A new publication, developed by ANZSOG students in conjunction with the NSW Department of Aboriginal Affairs, looks at how the NSW public service can change the way it works with Aboriginal people and better devolve decision making to local communities.
Rhetoric to Reality: Devolving decision-making to Aboriginal communities focuses on what structural and attitudinal changes might be required to deliver better collaborative relationships with Aboriginal communities.
Interactions between Australian public services and Indigenous communities have historically been hampered by a lack of respect, trust and understanding.
As one of the participants in the research said: “There are three ways of dealing with people: you can do TO them, FOR them or WITH them. The historic experience for Aboriginal people is the done to, or done for, experience. We need to be doing it WITH them.”
The report finds that devolving decision-making to Aboriginal communities should not be seen as an end in itself. It should be a means of practising different ways of working with Aboriginal people that involve sharing knowledge and power, collaborating, and responding to local contexts. If this is done the ultimate result will be better shared outcomes for communities.

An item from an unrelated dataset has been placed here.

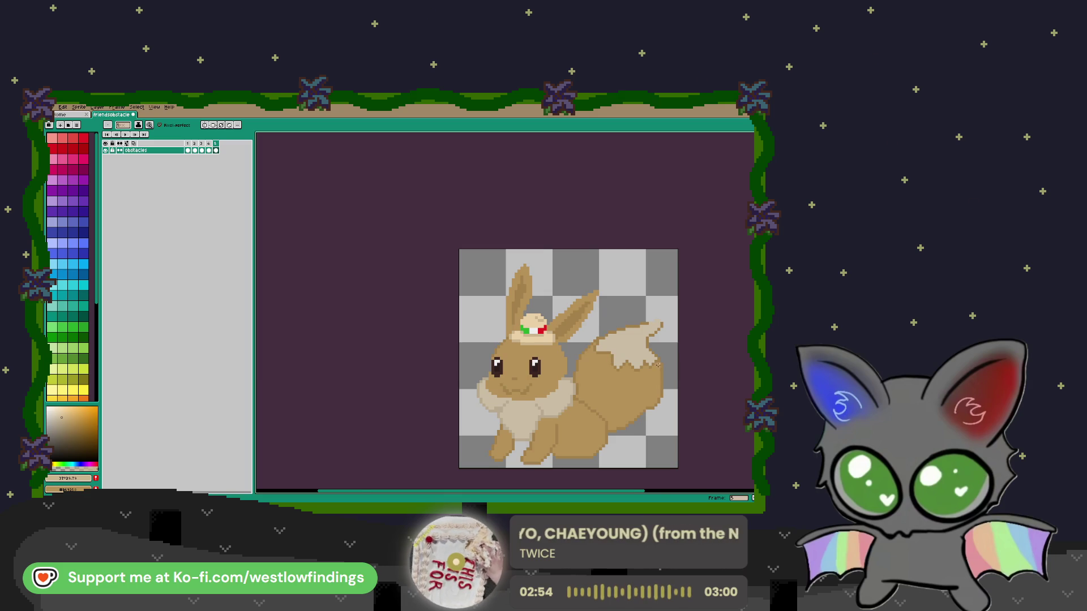
pyautogui.moveTo(658, 366); pyautogui.dragTo(582, 295)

Whilst the Australian and international literature highlights many barriers to effective collaboration with Indigenous communities there are very few specific recommendations which go beyond ‘rhetoric’. Rhetoric to Reality provides a range of concrete approaches that NSW Government departments can consider.
The report’s three key recommendations are that:
- Cultural competence is most effective when it is localised, ongoing and taught on-Country. Local communities could benefit from being engaged in this teaching.
- Public-sector leaders who are fully committed to cultural competence are most likely to establish collaboration with Aboriginal communities as a routine approach within government. Examples of successful leadership of this kind should be recognised and publicised across the public sector.
- Aboriginal public servants should be supported and nurtured, and should be seen as critically important for a culturally competent NSW public service.
Rhetoric to Reality was prepared as part of the capstone Work Based Project subject by ANZSOG Executive Master of Public Administration students Laura Andrew, Jane Cipants, Sandra Heriot, Prue Monument, Grant Pollard and Peter Stibbard. It exemplifies the quality of applied research conducted by ANZSOG’s EMPA students and the potential impact when our students partner with a government agency to help drive change.
The research involved interviews and focus groups with senior executives and frontline public servants in Sydney and regional NSW, to get their perspective on what needed to change to lift the impact of programs on the Aboriginal community.
All recognised the importance of cultural change, and the value of ensuring that successful programs, designed in partnership with local communities, were used as examples to improve results elsewhere.
Rhetoric to Reality will be available across the NSW public service as a valuable resource to ensure that government support for Aboriginal people delivers benefits to those communities.